With undeveloped brains came strange ways to try and impress as well as compete with other boys. The popular one at that time, for some reason was to kick each others feet.

My desk faced another boy's deck and at times that meant it was hard to stretch our legs without ramming them into each other. This developed into a territorial war that meant kicking the oppositions feet whenever they crossed the invisible boundary where the two desks met.

One day the boy across from me was being extra territorial. I suspect it was because he also had a crush on the girl that sat behind me, and he was jealous that I sat closer to her. Not only that, but he was growing a lot and needed the extra leg room.

The morning was filled by both coursework and the boy constantly kicking at my shoes every five minutes. By lunch time I was fed up with the nonsense and hoped lunch would help him stretch his legs out and put him in a better mood.

After getting the meal of the day, which was an enchilada, I made sure to sit at a different lunch table where I wouldn't have to deal with constantly getting kicked.

I dreaded sitting back at my deck once lunch had come to an end. My stomach had not agreed with the "high quality" American school system food.

For a few hours the boy had stopped kicking. After a couple hours he was back to it again.

With only an hour left in the day I was beyond irritated. As most kids do, I raised my hand to tell the teacher.

As I looked around the room, I noticed she was no longer there. The boy smirked at my failed attempt to be a tattle tale, and kicked at me again - only harder.

I'd finally had enough and decided to take matters into my own hands (or feet in this instance) and kicked with all the strength I could muster. As my foot sped at the other boy, a couple things happened which lead to what I would still consider the most embarrassing moment of my life.

First: When the other boy saw my expression, he did the smart thing and pulled his feet away.

Second: While my foot missed his, my exposed shin did not miss the hard metal of the desk.

Third: At the sudden unexpected result of my actions, the pain made me forget basic bodily functions, and I let loose the gaseous accumulation that came about from elementary school enchiladas. The combination of the length and sound reverberating in the metal chair stopping all conversation in the entire classroom.

Fourth: My classmates erupt with laughter. There are normal farts, and then there was this. The people around me were stuck between uncontrollable howling and the struggle to pull their shirts above their nose. I quickly look behind and see my crush with a disgusted look on her face, knowing that any chance of romance was completely out of the question...forever.

Fifth: If the events that happened weren't bad enough, my teacher comes back into the room, takes one look at my cherry red face and asks "did someone fart?" The entire class bursts out laughing even more and start pointing at me as I shrink into my chair wishing I had the foresight to have skipped lunch.

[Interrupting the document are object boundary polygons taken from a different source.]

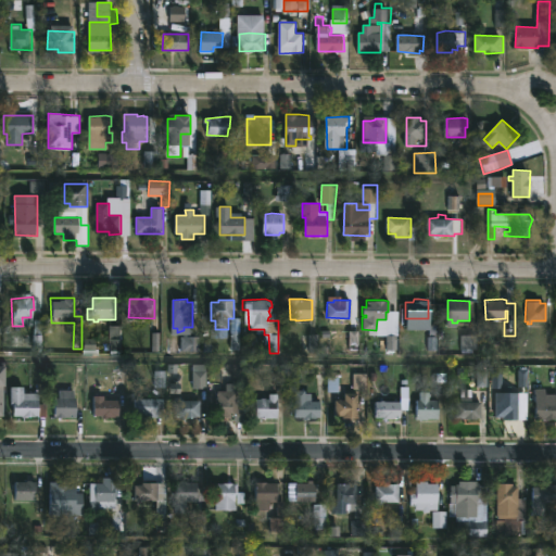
[(181,353),(198,353),(198,339),(181,339),(181,353)]
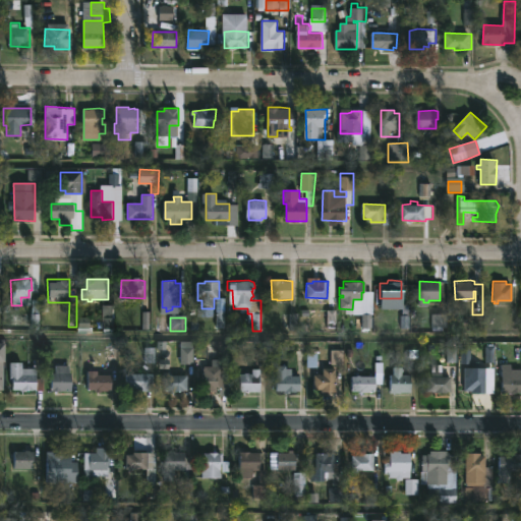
[(181,365),(191,364),(190,350),(181,350),(181,365)]
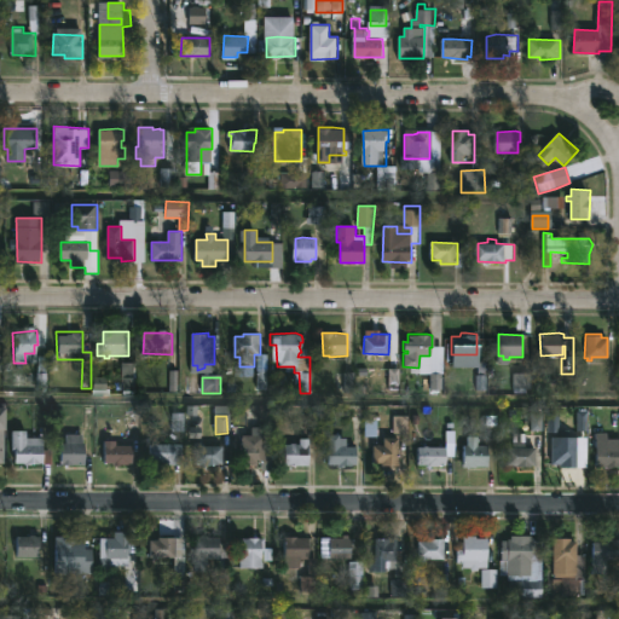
[(51,449),(51,464),(39,463),(39,464),(10,464),(10,431),(25,431),(25,437),(41,438),(41,449),(51,449)]
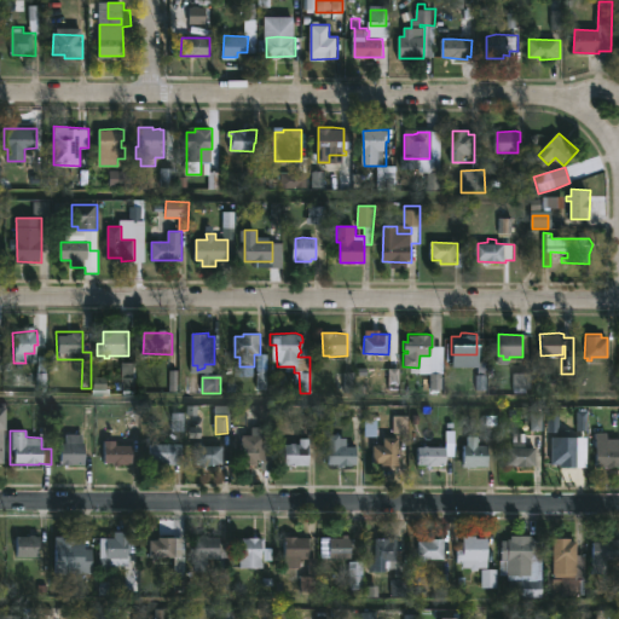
[(618,443),(618,467),(596,468),(597,433),(608,433),(611,443),(618,443)]
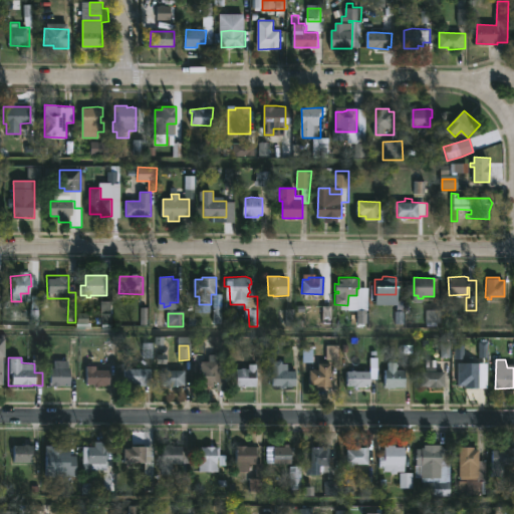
[(67,360),(67,367),(69,367),(69,386),(48,386),(48,367),(53,367),(53,360),(67,360)]
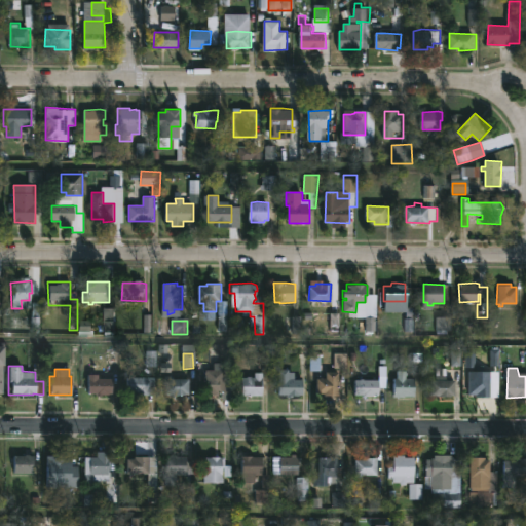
[(231,369),(231,405),(221,405),(221,392),(217,392),(217,395),(203,395),(203,369),(231,369)]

As many kids do, I went home that day in shame, trying to figure out if there was a way I could drop out of school, move to another country, or find a time machine.

Though I was more embarrassed in that moment than I had been in my entire life, I am lucky that everyone got over it almost immediately. In fact, for the next few days a couple of the other boys tried to fart in some strange attempt to one-up me. They could not.

I still look back fondly on that year. The feelings of being on top of the world. The rush from promises that we were no longer going to be treated like children. The transition to learning about adult things like dating.

That memory sticks out like a sore thumb, but I learned to see the humor in it. I even genuinely laugh when I tell the story to friends or coworkers now.